The basal ganglia is the part of the brain that controls motor control for the body, as well as motor learning, executive functions and behaviors, and emotions. Such as walking and using extremities, it also helps with emotions like anxiety and depression. The basal ganglia is made up of a group of structures located within the white matter of the brain. The structures are caudate, putamen, and globus pallidus in the cerebrum, the substantia nigra in the midbrain, and the subthalamic nucleus in the diencephalon. Parkinson’s disease is a brain disorder that leads to shaking, stiffness, and difficulty with walking, balance, and coordination, sometimes depression and or other emotional changes.  Most of these symptoms start with small almost unnoticeable symptoms but gradually get worse as the disease goes on. 

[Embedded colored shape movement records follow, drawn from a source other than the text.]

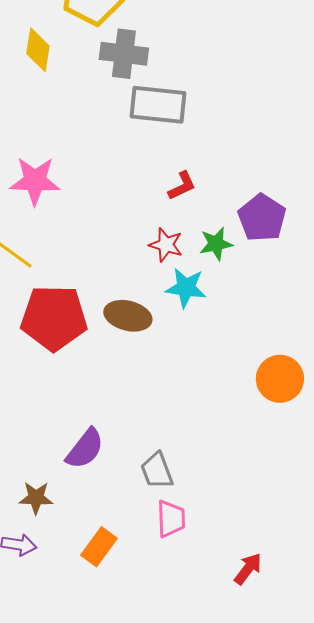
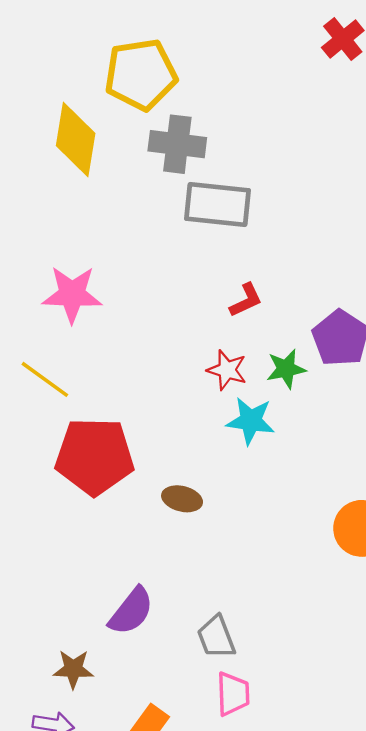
yellow diamond: (38, 50) -> (76, 139), size x1.4
brown ellipse: (128, 316) -> (182, 499), moved, size x0.7

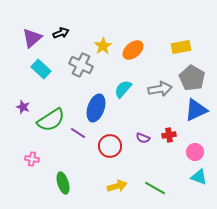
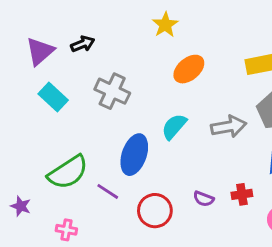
yellow star: (103, 46) -> (165, 25), moved
purple star: (23, 107) -> (21, 206), moved
pink cross: (32, 159) -> (66, 230), moved

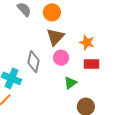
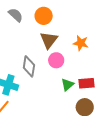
red rectangle: (92, 64) -> (86, 83), moved

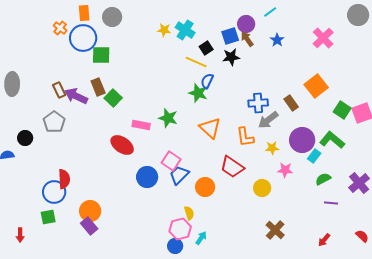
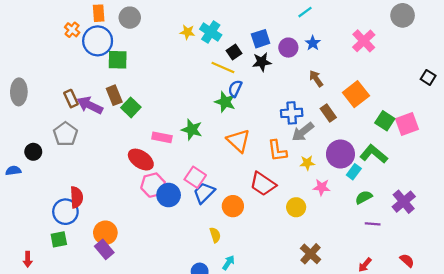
purple circle: (246, 24) -> (288, 48), moved
brown arrow: (247, 39) -> (316, 79), moved
pink hexagon: (180, 229) -> (153, 185), moved

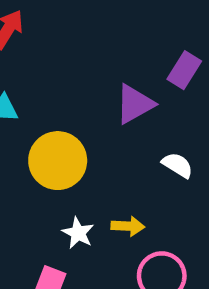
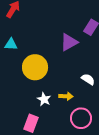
white semicircle: (178, 165) -> (88, 79), moved

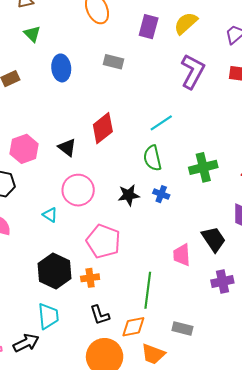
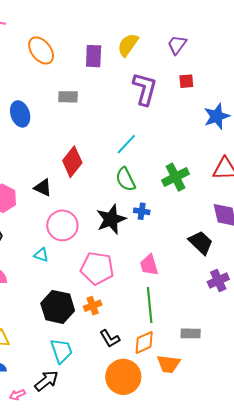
black star: (129, 195) -> (111, 219), size x1.4
pink trapezoid: (182, 255) -> (149, 265), moved

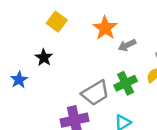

The reason Parkinson disease shows these symptoms is because it affects the basal ganglia part of the brain. The basal ganglia acts as a circuit for motor control. The two pathways are the excitatory pathway and the Inhibitory pathway. The listed structures above all work together to be able to move certain drugs in the brain like dopamin or inhibitors. The part that Parkinson’s affects is the substantia nigra which is an important part of the circuit due to what it produces. The substantia nigra is especially vulnerable to degeneration because of their extensive branching and the large amounts of energy that is required to send nerve signals along this extensive network. The degeneration of this part of the brain causes the circuit to no longer function normally, cutting off a part of the circuit. This is linked to the loss of dopaminergic neurons as this neuron is responsible for dopamine production. That aids primarily in the movement of the body that is Parkinson effects. 

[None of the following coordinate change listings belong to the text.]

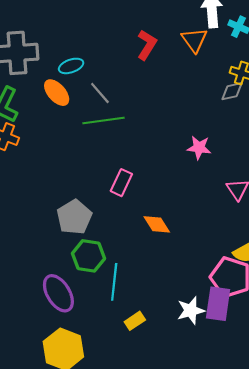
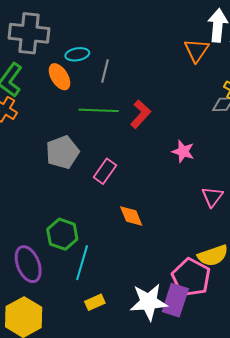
red L-shape: (147, 45) -> (141, 114), moved
gray line: (100, 93) -> (105, 71), moved, turned 45
gray pentagon: (74, 217) -> (62, 152), moved
white star: (191, 310) -> (149, 302), size x1.4

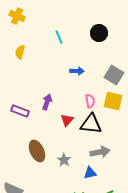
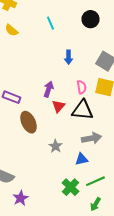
yellow semicircle: (20, 52) -> (12, 30), moved, turned -64
blue arrow: (77, 71) -> (68, 57), turned 88
purple arrow: (47, 102) -> (48, 89), moved
brown ellipse: (37, 151) -> (28, 122), moved

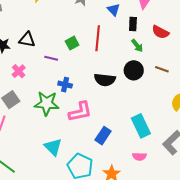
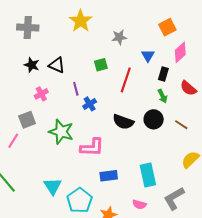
green square: (72, 43) -> (101, 65), moved
purple line: (51, 58) -> (76, 89), turned 48
blue cross: (65, 85) -> (90, 104), moved, turned 32
blue rectangle: (103, 136) -> (109, 176), turned 36
cyan triangle: (53, 147) -> (53, 186), moved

At this point there is no proof or exact known part on what causes the death or lack of work of the Substantia nigra. However there are certain predictions and theories that the death of the substantia nigra is caused by the mitochondria. Which is an organelle inside the body that produces energy such as ATP inside the cells. Mitochondria are able to freely move around to be able to use nutrients to produce O2 and energy, however when they are are damaged they produce reactive oxygen species that are highly destructive that ruin mitochondria and tissue, the death of the neurons is related to the damaged mitochondria not being stopped so they are able to fuse with healthy mitochondria and contaminate them. 

Obeso, J., Luquin, N., & Lanciego, J. (2019). Functional Neuroanatomy of the Basal Ganglia. Molecular Biotechnology, 2(12), 1–26. https://www.ncbi.nlm.nih.gov/pmc/articles/PMC3543080/#__ffn_sectitle

Parkinson’s Disease. (2017). NIH National Institution of Aging. https://doi.org/https://www.nia.nih.gov/health/parkinsons-disease ScienceDaily. (2011, November 11). Why do neurons die in Parkinson’s disease? study of hereditary parkinson’s finds that mitochondria can’t be cleared out when damaged. ScienceDaily. Retrieved November 24, 2021, from https://www.sciencedaily.com/releases/2011/11/111110142104.htm.

One Comment

  1. I guess I never really thought of Parkinson’s disease as being relevant to the brain, I always thought of it as just shaking and trembling movement. To see that it does affect depression and dopamine production, I can now see how the brain function can affect a person with Parkinson’s. I know that there is no cure for Parkinson’s, but that utensils have been created to help people with shaking and trembling. I never thought of Parkinson’s as a brain disorder, but knowing that the brain controls movement, the connection is clear. Like other brain disorders, it does inhibit some movement or other bodily function or brain function. It is amazing how many systems must work correctly in order for our bodies to function right, when something goes wrong, it can be very serious.